Questions:
a: Extract the passage of the Helao Shityuwete biography starting at "Namibian politician, military" and ending at "Africa People's Organization.", copying it word for word.
b: Extend the Helao Shityuwete biography, picking up after its last sentence.

Text section:
= Helao Shityuwete =

Namibian politician, military commander and writer (1934–2026)

Helao Shityuwete (25 August 1934 – 29 August 2026) was a Namibian author, politician and military commander. After Namibia gained independence in 1990, Shityuwete published his autobiography titled "Never Follow the Wolf" which chronicled his time on Robben Island as well as his trial for involvement in the Namibian War of Independence as commander of the People's Liberation Army of Namibia, the military wing of the South West Africa People's Organization.

==Early life and exile==
Born in Evale, Portuguese Angola, Shityuwete was the 19th child of 22 to his father and was named by his grandfather, Nelindi Shityuwete, king of Evale. He worked as a contract labourer under the apartheid South African occupation and became interested in politics working in Walvis Bay docks in 1959, when he was one of the labourers who first joined Ovamboland People's Organization, which on 19 April 1960 became SWAPO. He made several trips to Angola including with Jakob Kuhangwa, guided by Eliaser Tuhadeleni (nickname Kaxumba Kandola). In 1964 he was among a group that left Namibia and were arrested at the Botswana border and escaped and eventually arrived for military training in Tanzania. He returned to Namibia in 1966 as part of PLAN cadre G2 to participate in the Namibian War of Independence, but he and three of the four others of the group were arrested at Nkurenkuru by the South African Police. They were detained in Pretoria, South Africa, and held for two years before a trial in September 1967 for him and 32 others under the Terrorism Act of 1967. In 1968 he was sentenced to 20 years on Robben Island prison, others such as Nathaniel Maxuilili and Jason Mutumbulwa got lesser sentences. Ephraim Kapolo died during the trial in Pretoria. Others in Robben Island prison at the same time included Jerry Ekandjo, John Pandeni, John Ya Otto Nankudhu, Andimba Toivo ya Toivo, Gerson Veii, Kaxumba Kandola, Nelson Mandela and Walter Sisulu.

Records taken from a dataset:
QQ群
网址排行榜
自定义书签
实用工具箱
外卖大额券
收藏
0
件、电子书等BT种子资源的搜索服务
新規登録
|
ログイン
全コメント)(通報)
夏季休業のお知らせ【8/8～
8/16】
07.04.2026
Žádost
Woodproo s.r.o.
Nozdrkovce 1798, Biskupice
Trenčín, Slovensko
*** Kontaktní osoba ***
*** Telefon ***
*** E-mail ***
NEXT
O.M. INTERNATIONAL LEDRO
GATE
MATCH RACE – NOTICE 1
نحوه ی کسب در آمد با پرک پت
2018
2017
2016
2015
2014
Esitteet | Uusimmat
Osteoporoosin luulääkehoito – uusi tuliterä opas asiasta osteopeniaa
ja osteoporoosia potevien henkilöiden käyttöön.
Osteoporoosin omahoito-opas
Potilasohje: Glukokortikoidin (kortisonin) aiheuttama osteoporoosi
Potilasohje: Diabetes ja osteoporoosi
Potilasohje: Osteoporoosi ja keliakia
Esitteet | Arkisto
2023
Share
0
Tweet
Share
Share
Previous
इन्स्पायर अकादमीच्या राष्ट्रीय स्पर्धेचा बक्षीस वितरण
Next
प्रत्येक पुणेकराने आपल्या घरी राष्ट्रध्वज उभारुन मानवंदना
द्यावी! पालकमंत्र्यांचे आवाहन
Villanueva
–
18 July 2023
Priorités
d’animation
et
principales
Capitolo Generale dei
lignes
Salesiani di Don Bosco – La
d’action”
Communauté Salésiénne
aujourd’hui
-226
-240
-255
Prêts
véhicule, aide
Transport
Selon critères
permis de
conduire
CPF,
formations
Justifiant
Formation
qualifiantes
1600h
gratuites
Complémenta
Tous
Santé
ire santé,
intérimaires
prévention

Task results:
a:
Namibian politician, military commander and writer (1934–2026)

Helao Shityuwete (25 August 1934 – 29 August 2026) was a Namibian author, politician and military commander. After Namibia gained independence in 1990, Shityuwete published his autobiography titled "Never Follow the Wolf" which chronicled his time on Robben Island as well as his trial for involvement in the Namibian War of Independence as commander of the People's Liberation Army of Namibia, the military wing of the South West Africa People's Organization.

b:
On 7 May 1984, Shityuwete was released from prison and in February 1985, received a scholarship through the Council of Churches in Namibia to study at the University of Birmingham in the United Kingdom, sponsored by Africa Educational Trust. He studied in Birmingham until 1987, when he graduated and moved to London, where he married Jane (née Prewett) and had a daughter, Tulimelila.

==Return to Namibia==
Shityuwete returned to Namibia in 1989 upon the establishment of the Constituent Assembly, which wrote the Namibian Constitution. His family joined him on 16 March 1990, five days before Namibia's official independence on 21 March 1990. After independence, he was hired to help found the Ministry of Labour as Deputy Director of Human Resources, where he worked with future ambassador Ponhele ya France as well as Katrina Itula. He worked in the Labour Ministry until retirement in 1996. Their son, Freddy, was born in 1991. In 2008, Shityuwete was diagnosed with lymphoma and had successful surgery to remove the cancer in neighboring South Africa. In early 2010, he also suffered a stroke which left him unable to speak English, though he later recovered the ability to speak it through the help of a language therapist. He continued very active after his retirement, including in Namibia-Angola friendship and being Director of the Namibian Former Robben Island Political Prisoners Trust.

==Death==
Shityuwete died at his home on 29 August 2026, at the age of 92.